My Octopus Teacher

Movie Poster
7.864
  • NR
After years of swimming every day in the freezing ocean at the tip of Africa, Craig Foster meets an unlikely teacher: a young octopus who displays remarkable curiosity. Visiting her den and tracking her movements for months on end he eventually wins the animal’s trust and they develop a never-before-seen bond between human and wild animal.
  • Avatar Picture Skarfrael 1/5/2022 3:11:00PM 8.4

    Not just a documentary (9 January 2021) Why I watched it? Because I love octopuses and the sea.
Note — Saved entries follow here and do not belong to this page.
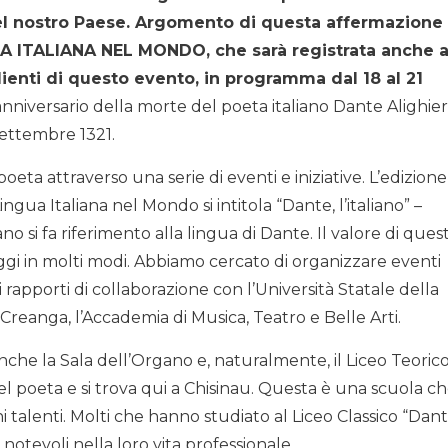
 nel nostro Paese. Argomento di questa affermazione
 ITALIANA NEL MONDO, che sarà registrata anche 
ienti di questo evento, in programma dal 18 al 21
nniversario della morte del poeta italiano Dante Alighieri
 settembre 1321.
eta attraverso una serie di eventi e iniziative. L’edizione
gua Italiana nel Mondo si intitola “Dante, l’italiano” –
no si fa riferimento alla lingua di Dante. Il valore di ques
i in molti modi. Abbiamo cercato di organizzare eventi
 rapporti di collaborazione con l’Università Statale della
Creanga, l’Accademia di Musica, Teatro e Belle Arti.
nche la Sala dell’Organo e, naturalmente, il Liceo Teoric
el poeta e si trova qui a Chisinau. Questa è una scuola ch
ni talenti. Molti che hanno studiato al Liceo Classico “Dan
 notevoli nella loro vita professionale.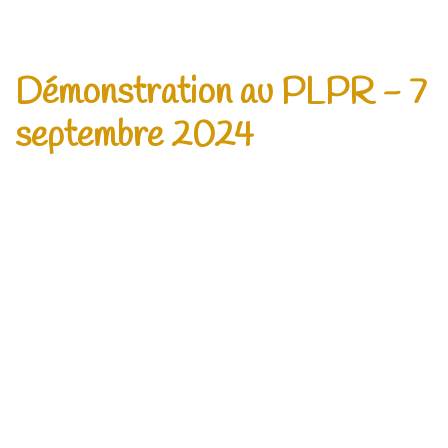
Démonstration au PLPR - 7
septembre 2024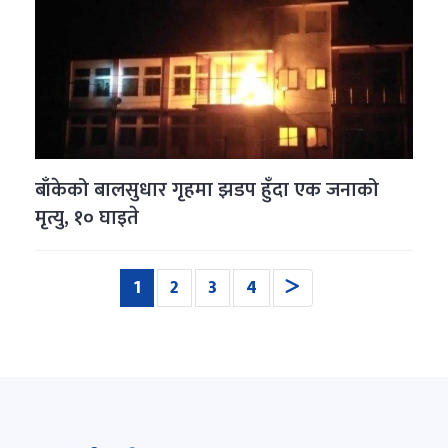
बाँकेको बालसुधार गृहमा झडप हुँदा एक जनाको
मृत्यु, १० घाइते
(current)
1
2
3
4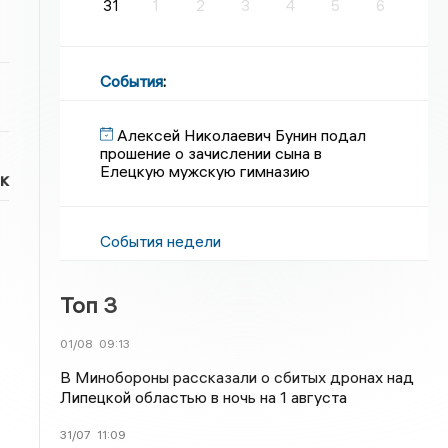
31
1
2
3
4
5
6
События
:
Алексей Николаевич Бунин подал
прошение о зачислении сына в
Елецкую мужскую гимназию
к
События недели
Топ 3
01/08
09:13
В Минобороны рассказали о сбитых дронах над
Липецкой областью в ночь на 1 августа
31/07
11:09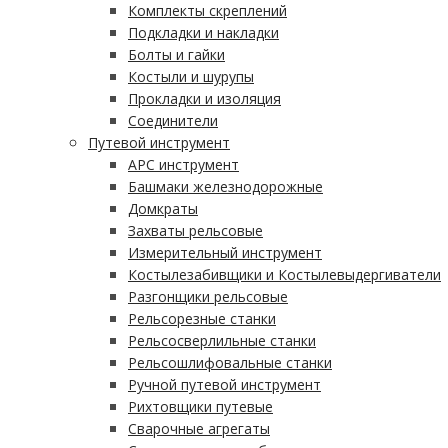
Комплекты скреплений
Подкладки и накладки
Болты и гайки
Костыли и шурупы
Прокладки и изоляция
Соединители
Путевой инструмент
АРС инструмент
Башмаки железнодорожные
Домкраты
Захваты рельсовые
Измерительный инструмент
Костылезабивщики и Костылевыдергиватели
Разгонщики рельсовые
Рельсорезные станки
Рельсосверлильные станки
Рельсошлифовальные станки
Ручной путевой инструмент
Рихтовщики путевые
Сварочные агрегаты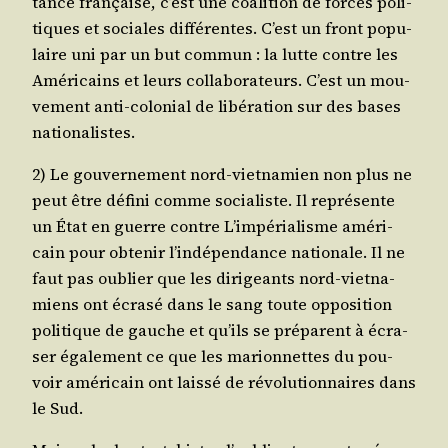
tance fran­çaise, c’est une coa­li­tion de forces poli­
tiques et sociales dif­fé­rentes. C’est un front popu­
laire uni par un but com­mun : la lutte contre les
Amé­ri­cains et leurs col­la­bo­ra­teurs. C’est un mou­
ve­ment anti-colo­nial de libé­ra­tion sur des bases
nationalistes.
2) Le gou­ver­ne­ment nord-viet­na­mien non plus ne
peut être défi­ni comme socia­liste. Il repré­sente
un État en guerre contre L’impérialisme amé­ri­
cain pour obte­nir l’indépendance natio­nale. Il ne
faut pas oublier que les diri­geants nord-viet­na­
miens ont écra­sé dans le sang toute oppo­si­tion
poli­tique de gauche et qu’ils se pré­parent à écra­
ser éga­le­ment ce que les marion­nettes du pou­
voir amé­ri­cain ont lais­sé de révo­lu­tion­naires dans
le Sud.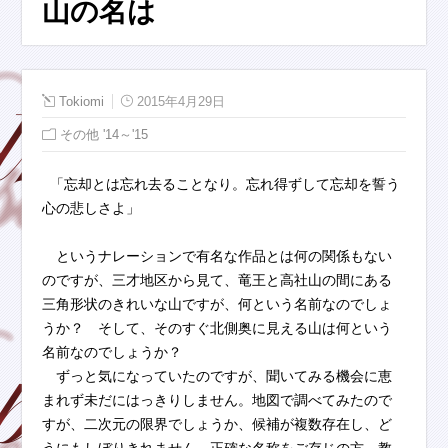
山の名は
Tokiomi
2015年4月29日
その他 '14～'15
「忘却とは忘れ去ることなり。忘れ得ずして忘却を誓う
心の悲しさよ」
というナレーションで有名な作品とは何の関係もない
のですが、三才地区から見て、竜王と高社山の間にある
三角形状のきれいな山ですが、何という名前なのでしょ
うか？ そして、そのすぐ北側奥に見える山は何という
名前なのでしょうか？
ずっと気になっていたのですが、聞いてみる機会に恵
まれず未だにはっきりしません。地図で調べてみたので
すが、二次元の限界でしょうか、候補が複数存在し、ど
うにもしぼりきれません。正確な名称をご存じの方、教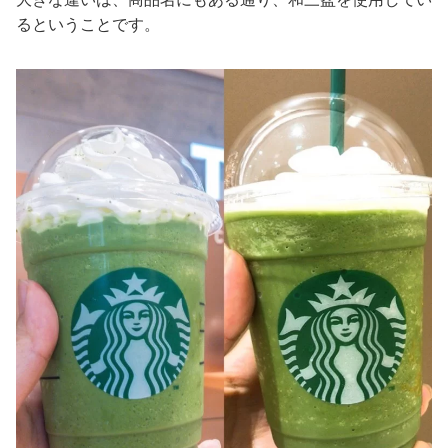
るということです。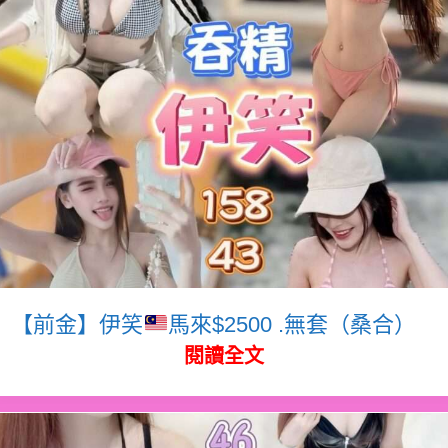
【前金】伊笑
馬來$2500 .無套（桑合）
閱讀全文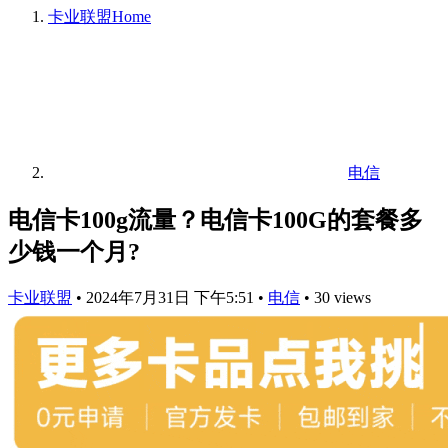
卡业联盟
Home
电信
电信卡100g流量？电信卡100G的套餐多
少钱一个月?
卡业联盟
•
2024年7月31日 下午5:51
•
电信
•
30 views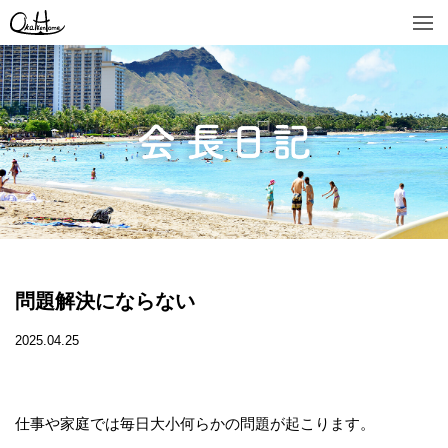
問題解決にならない
2025.04.25
仕事や家庭では毎日大小何らかの問題が起こります。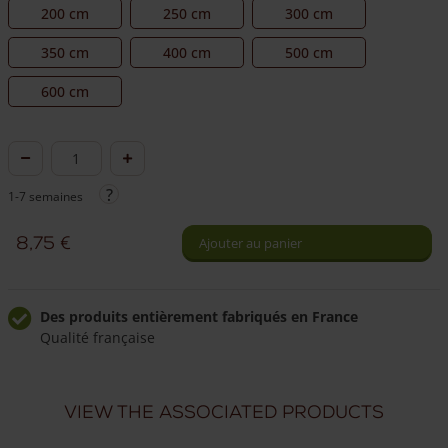
200 cm
250 cm
300 cm
350 cm
400 cm
500 cm
600 cm
quantité
de
1-7 semaines
Piquet
en
8,75
€
Ajouter au panier
châtaignier
Ø
10/12
Des produits entièrement fabriqués en France
Qualité française
cm
Livraison à domicile fiable
Livraison sous 7 semaines
View the associated products
Livraison dans toute la France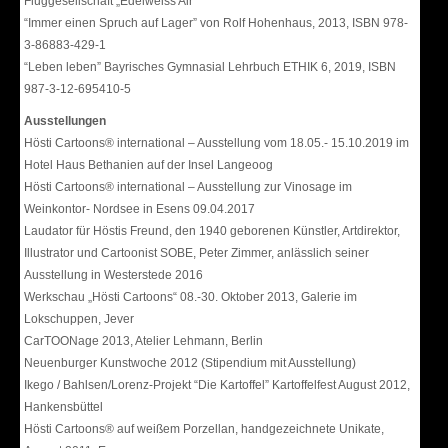
Fluggesellschaft „Edelweiss Air“
“Immer einen Spruch auf Lager” von Rolf Hohenhaus, 2013, ISBN 978-
3-86883-429-1
“Leben leben” Bayrisches Gymnasial Lehrbuch ETHIK 6, 2019, ISBN
987-3-12-695410-5
Ausstellungen
Hösti Cartoons® international – Ausstellung vom 18.05.- 15.10.2019 im
Hotel Haus Bethanien auf der Insel Langeoog
Hösti Cartoons® international – Ausstellung zur Vinosage im
Weinkontor- Nordsee in Esens 09.04.2017
Laudator für Höstis Freund, den 1940 geborenen Künstler, Artdirektor,
Illustrator und Cartoonist SOBE, Peter Zimmer, anlässlich seiner
Ausstellung in Westerstede 2016
Werkschau „Hösti Cartoons“ 08.-30. Oktober 2013, Galerie im
Lokschuppen, Jever
CarTOONage 2013, Atelier Lehmann, Berlin
Neuenburger Kunstwoche 2012 (Stipendium mit Ausstellung)
Ikego / Bahlsen/Lorenz-Projekt “Die Kartoffel” Kartoffelfest August 2012,
Hankensbüttel
Hösti Cartoons® auf weißem Porzellan, handgezeichnete Unikate,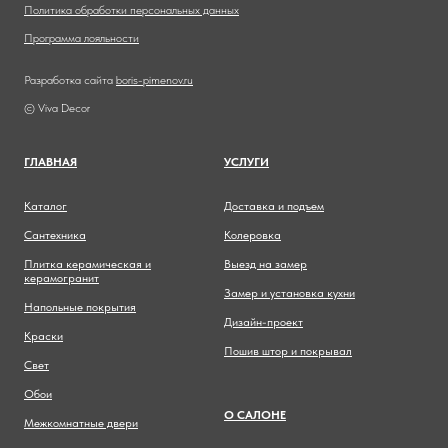
Политика обработки персональных данных
Программа лояльности
Разработка сайта
boris-pimenov.ru
© Viva Decor
ГЛАВНА
Я
УСЛУГИ
Каталог
Доставка и подъем
Сантехника
Колеровка
Плитка керамическая и
Выезд на замер
керамогранит
Замер и установка кухни
Напольные покрытия
Дизайн-проект
Краски
Пошив штор и покрывал
Свет
Обои
О САЛОНЕ
Межкомнатные двери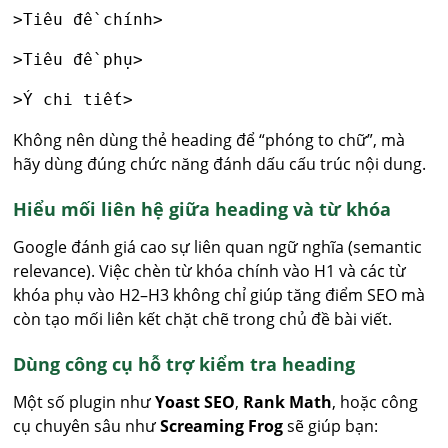
>Tiêu đề chính>
>Tiêu đề phụ>
>Ý chi tiết>
Không nên dùng thẻ heading để “phóng to chữ”, mà
hãy dùng đúng chức năng đánh dấu cấu trúc nội dung.
Hiểu mối liên hệ giữa heading và từ khóa
Google đánh giá cao sự liên quan ngữ nghĩa (semantic
relevance). Việc chèn từ khóa chính vào H1 và các từ
khóa phụ vào H2–H3 không chỉ giúp tăng điểm SEO mà
còn tạo mối liên kết chặt chẽ trong chủ đề bài viết.
Dùng công cụ hỗ trợ kiểm tra heading
Một số plugin như
Yoast SEO
,
Rank Math
, hoặc công
cụ chuyên sâu như
Screaming Frog
sẽ giúp bạn: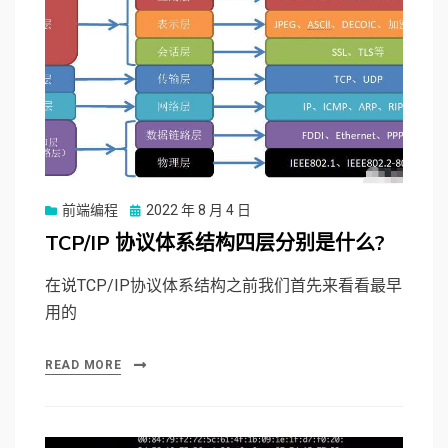
前端编程
Posted
2022 年 8 月 4 日
on
TCP/IP 协议体系结构四层分别是什么?
在说TCP/IP协议体系结构之前我们首先来看看最早
用的
READ MORE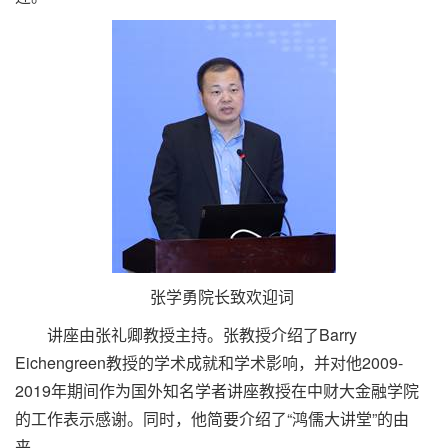
张学勇院长致欢迎词
讲座由张礼卿教授主持。张教授介绍了Barry
Eichengreen教授的学术成就和学术影响，并对他2009-
2019年期间作为国外知名学者讲座教授在中财大金融学院
的工作表示感谢。同时，他简要介绍了“鸿儒大讲堂”的由
来。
Why I gave it a 10? Because it was something more than just a documentary. It was a personal experience. It got evident from the start. Great captures and the personal storytelling of Foster along with accurate and calming music did it: I immediately relaxed and put myself in his shoes. The rest was history. Amazing information conveyed along with great scenes and meanings. I liked the format. Most documentaries focusing on animals calm me, but this format was just something else. It was closer to the experience of reading a book for me, and that's something I have never felt before for a movie/series.

  • Avatar Picture candicetop 1/4/2026 3:51:17PM 8.4

    a profoundly moving, visually stunning documentary that elevates a simple premise into a transformative emotional experience. It follows South African filmmaker Craig Foster as he returns daily to a cold-water kelp forest near Cape Town, slowly forming an intimate, almost meditative bond with a wild octopus he encounters there. The film’s greatest strength is how it intertwines awe-inspiring natural observation with a deeply personal story of burnout and healing. Foster’s encounters with the octopus become a quiet school of life: through watching her ingenuity, vulnerability and resilience, he rediscovers curiosity, patience and a sense of belonging in the natural world. The creature herself is filmed with astonishing sensitivity, revealing camouflage, hunting strategies and play that feel more like finely choreographed character work than conventional wildlife footage. Cinematically, the documentary is exceptional. The underwater photography turns the kelp forest into a dreamlike cathedral of light and motion, while the editing builds a gentle, narrative rhythm that makes one small cove feel as epic as any global travelogue. What lingers most, though, is the emotional clarity: by the time the octopus’s life cycle nears its end, the viewer feels the weight of that loss as keenly as Foster does, and the film’s quiet plea for empathy and ocean conservation lands with rare sincerity.